Conventional differential assemblies utilize four interengaged bevel gears that rotate about two orthogonal axes. In contrast, the differential assembly which is associated with this invention, is of the type that does not utilize bevel gears, and is generally of the design shown in U.S. Pat. No. 2,859,641 issued Nov. 11, 1958 in the name of Gleasman. This patent is incorporated herein by reference to the extent necessary to provide specific details of the structure of the assembly. This type of differential (hereinafter referred to as a "worm-type differential") includes worm or side gears, coupled to each axle end as drive gears, together with so called balancing or transfer gears associated with each of the side gears and in mesh with each other for transferring and dividing torque between the axle ends. The transfer gears are mounted in pairs, and each transfer gear of a pair rotates on an axis of rotation that is substantially parallel to a tangent of the envelope of an associated axle drive gear.
The transfer gears are in reality combination gears, i.e., the middle portion of each gear constitutes a worm wheel portion while the outer ends of the gear are formed with integral spur gear portions. The arrangement is such that, for any given pair of combination gears, the worm wheel portion of a first combination gear meshes with one side gear while the worm wheel portion of a second combination gear meshes with the other side gear, and the spur gear portions of the respective combination gears mesh with each other.
In one example of the worm-type differential assembly, a set of three combination gears are arranged substantially in a first single plane at approximately 120.degree. intervals about the periphery of each side gear, each of the three combination gears being paired with a combination gear of a second set of three combination gears similarly arranged with respect to the second side gear in a second single plane parallel to the first plane.

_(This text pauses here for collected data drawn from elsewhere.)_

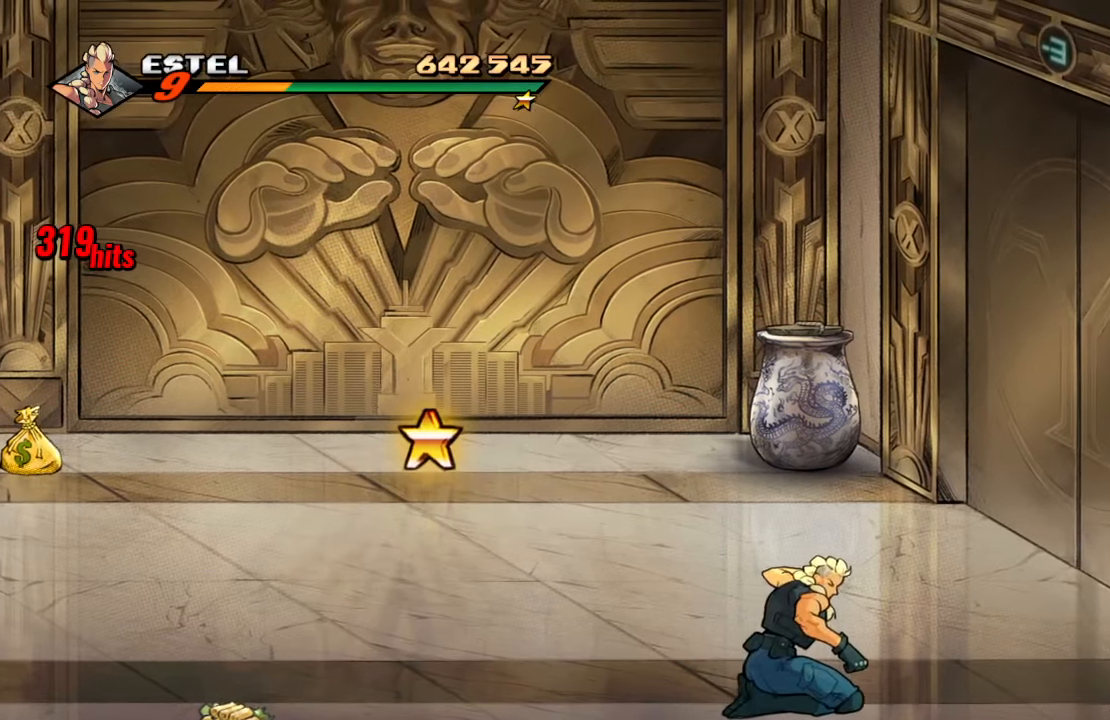
{"buttons": [], "left_stick": "center", "right_stick": "center", "events": []}
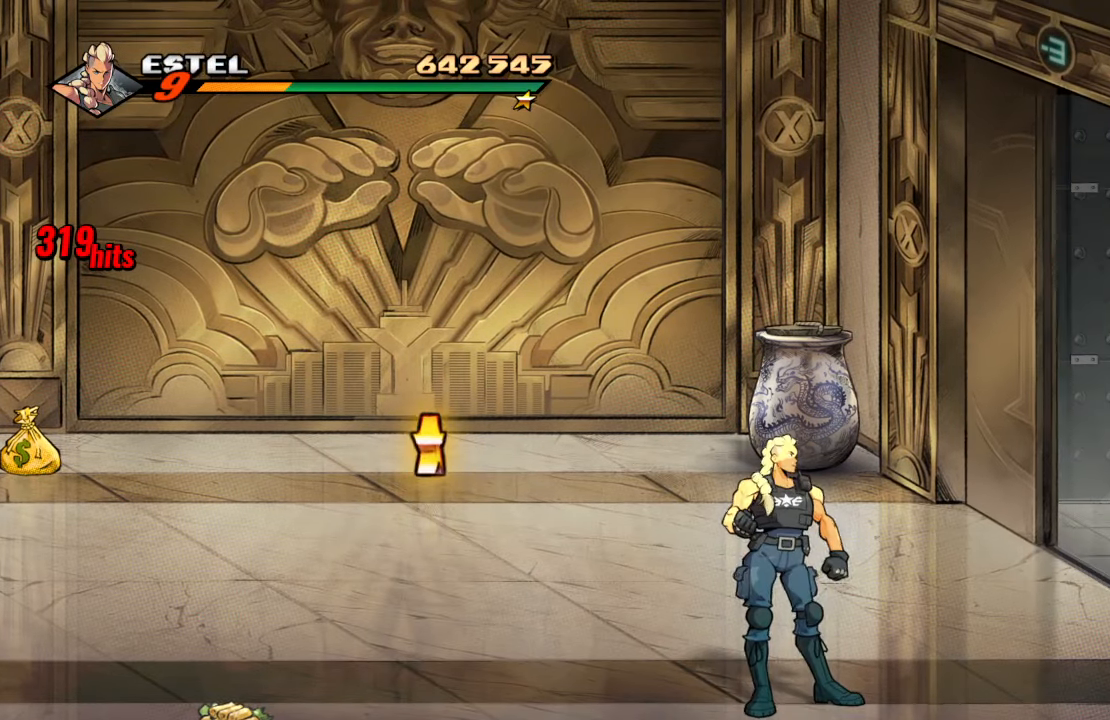
{"buttons": [], "left_stick": "center", "right_stick": "center", "events": []}
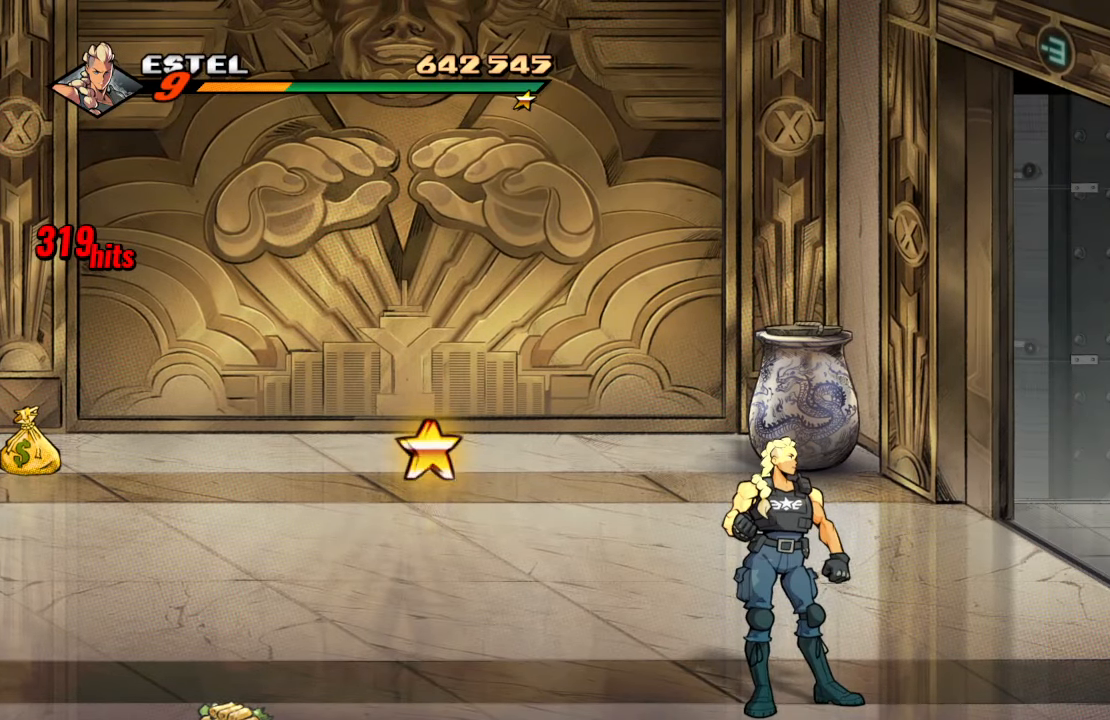
{"buttons": [], "left_stick": "center", "right_stick": "center", "events": []}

Because of the substantially planar arrangement of each set of combination gears about the circumference of each side gear, a single zone of contact is established about the surface of each side gear at the meshing point between the combination gears of each set and its respective side gear. In this zone, Hertzian stresses are concentrated leading to possible surface deterioration and wear along the relatively short and narrow contact path and, ultimately, to shortened differential life.
It is a principal object of this invention to improve the durability life of the side gears and combination gears in a worm-type differential assembly. In the present invention, the mounting locations of at least one pair of combination gears is staggered or offset with respect to the mounting locations of the remaining pair of combination gears in a direction substantially parallel to the axes of rotation of the side gears. As a result, unit pressure loads are dispersed over a larger zone of contact on each side gear, heat dissipation is improved, surface deterioration is distributed over a greater area of the side gears and lubricant life is extended. Consequently, the durability and functional life of the entire differential assembly is also improved.
While the exemplary embodiment is particularly designed for application with the worm-type differential, similar benefits may accrue in any gear assembly where a plurality of worm wheels or gears presently mesh with a single worm or helical gear along a single contact path.